Question

Gravel is being dumped from a conveyor belt at a rate of 10 ft3/min, and its coarseness is such that it forms a pile in the shape of a cone whose base diameter and height are always equal. How fast is the height of the pile increasing when the pile is 9 ft high? (Round your answer to two decimal places.)

Answer 1

Answer: The height of the pile increasing is increasing at $0.16\frac{ft}{min}$

Explanation:

Given

Rate at which gravel is being dumped , $\frac{\mathrm{d} V}{\mathrm{d} t}=10\frac{ft^{3}}{min}$

=>Rate of increase of volume of cone=$\frac{\mathrm{d} V}{\mathrm{d} t}=10\frac{ft^{3}}{min}$

If height of the cone at any instant is h then the diameter of cone is also h

Volume of cone , $V=\frac{\pi r^{2}h}{3}=\frac{\pi h^{3}}{4\times 3}=\frac{\pi h^{3}}{12}$

Now differentiate both sides w.r.t time(t)

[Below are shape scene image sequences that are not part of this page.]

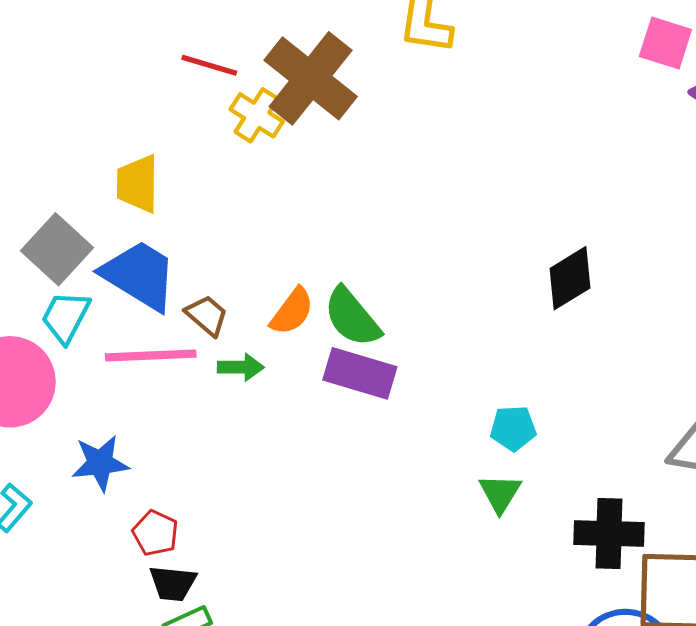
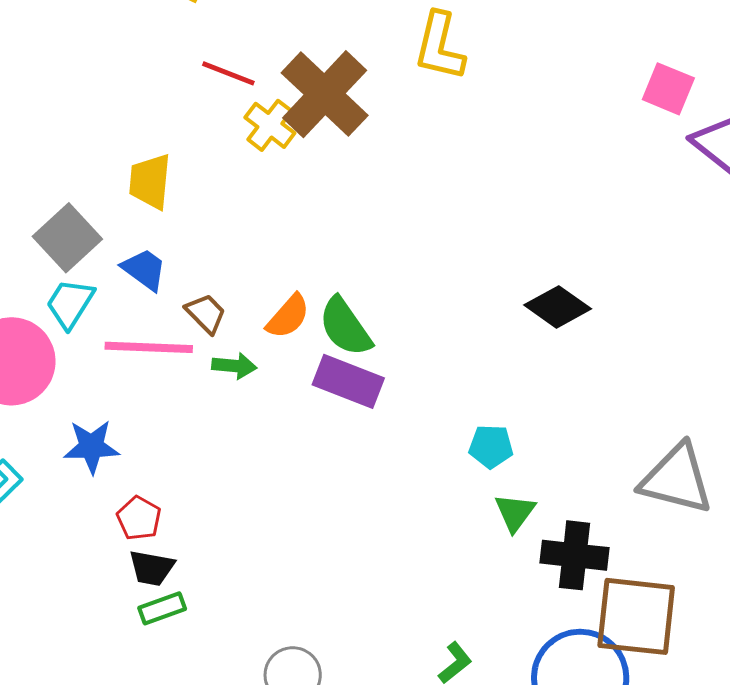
blue trapezoid: (139, 275) -> (144, 269), size x0.6
black diamond: (570, 278) -> (558, 307), turned 62
green triangle: (500, 493) -> (515, 512), moved

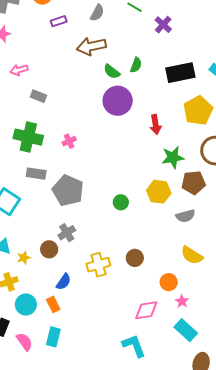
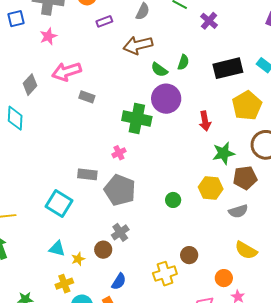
pink arrow: (19, 70) -> (67, 72), size x1.6
green cross: (28, 137) -> (137, 119), moved
pink cross: (69, 141) -> (119, 153), moved
yellow cross: (98, 265) -> (165, 274), moved

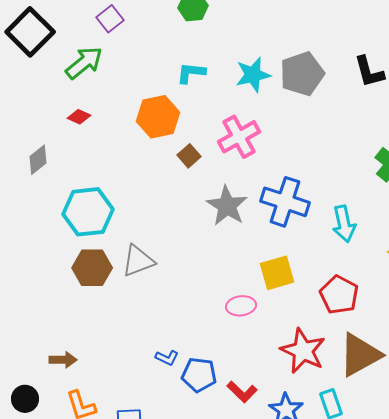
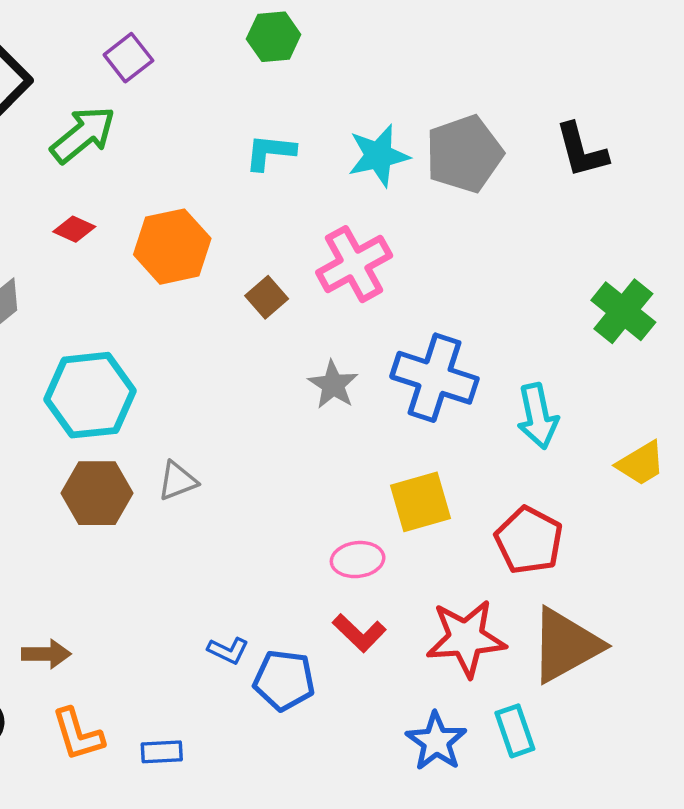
orange hexagon: (158, 117) -> (172, 247), moved
gray star: (227, 206) -> (333, 385), size x0.7
gray triangle: (138, 261) -> (177, 481), size x0.7
red star: (303, 351) -> (466, 638), turned -30
red L-shape: (242, 392) -> (359, 633), moved

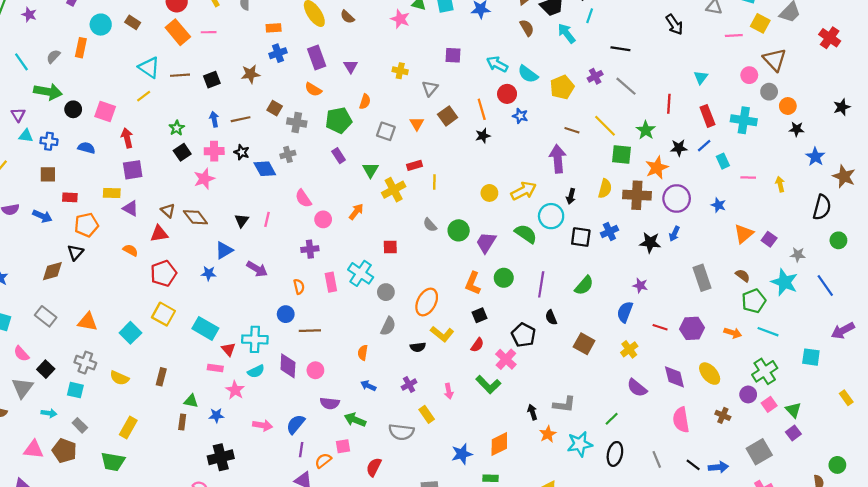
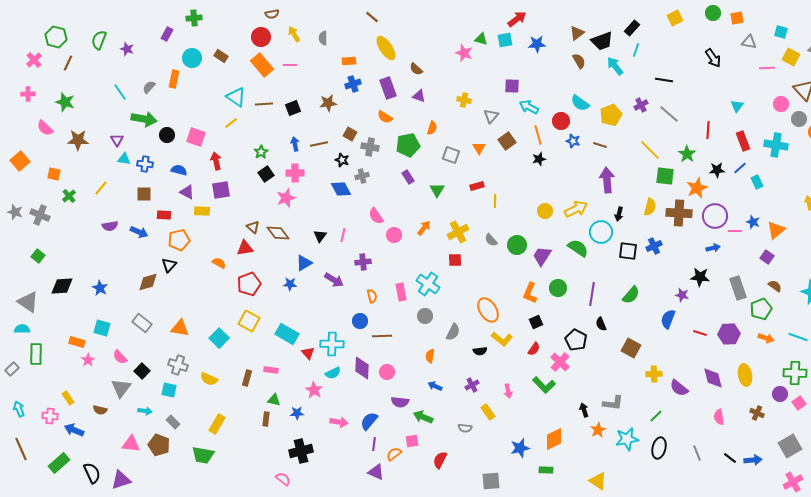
brown semicircle: (347, 17) -> (416, 69), moved
cyan arrow: (497, 64) -> (529, 107), moved
purple triangle: (351, 66) -> (419, 96), turned -40
brown line: (572, 130) -> (600, 145), moved
black star: (242, 152) -> (342, 160), moved
pink line: (748, 178) -> (735, 231), moved
yellow cross: (394, 190) -> (458, 232), moved
purple triangle: (130, 208) -> (187, 192), moved
blue arrow: (674, 234) -> (713, 248), turned -128
orange triangle: (744, 234) -> (776, 230), moved
purple square: (769, 239) -> (767, 257), moved
black star: (650, 243) -> (700, 277), moved
purple cross: (310, 249) -> (363, 262), moved
gray circle: (386, 292) -> (425, 316), moved
green pentagon: (754, 301) -> (761, 309), moved
orange ellipse: (427, 302) -> (488, 310), turned -60
yellow cross: (629, 349) -> (654, 374), moved, turned 35
pink rectangle: (215, 368) -> (271, 370), moved
green cross: (765, 371) -> (795, 373), turned 35
yellow ellipse: (710, 374) -> (745, 375), turned 30
pink semicircle: (681, 420) -> (719, 417), size x0.7
gray semicircle: (401, 432) -> (465, 428), size x0.6

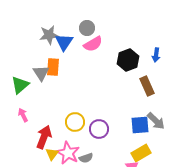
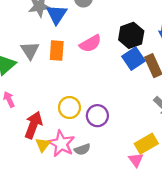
pink semicircle: (93, 44) -> (90, 44), moved
orange rectangle: (53, 67) -> (57, 50), moved
blue square: (140, 125) -> (133, 59), moved, turned -30

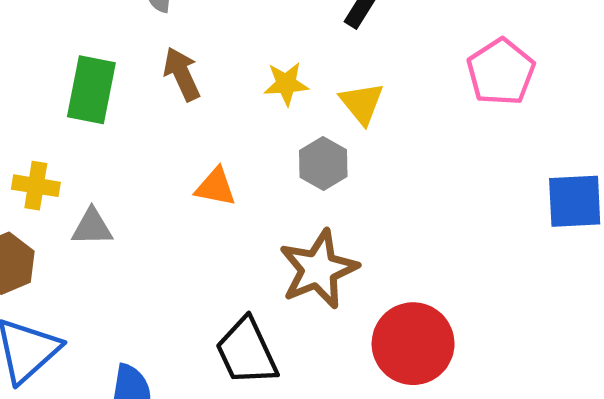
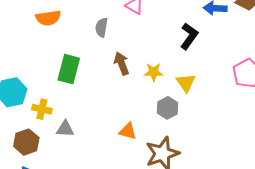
brown arrow: (182, 74) -> (121, 63), moved
orange triangle: (216, 187) -> (128, 131), moved

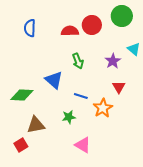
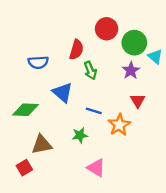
green circle: (122, 16) -> (134, 43), moved
blue semicircle: (30, 28) -> (38, 62), moved, turned -96
red semicircle: (70, 31) -> (76, 50), moved, turned 108

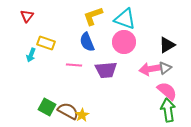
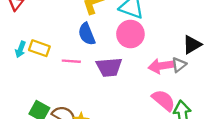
yellow rectangle: (46, 43) -> (39, 48), moved
black triangle: (167, 45) -> (192, 45), moved
pink semicircle: (167, 91) -> (164, 100), moved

$\frac{\mathrm{d} V}{\mathrm{d} t}=\frac{\pi h^{2}}{4}\frac{\mathrm{d} h}{\mathrm{d} t}$

Therefore at h = 9 ft

$10=\frac{\pi \times 9^{2}}{4}\times \frac{\mathrm{d} h}{\mathrm{d} t}$

=>$\frac{\mathrm{d} h}{\mathrm{d} t}=0.16\frac{ft}{min}$

Thus the height of the pile increasing is increasing at $0.16\frac{ft}{min}$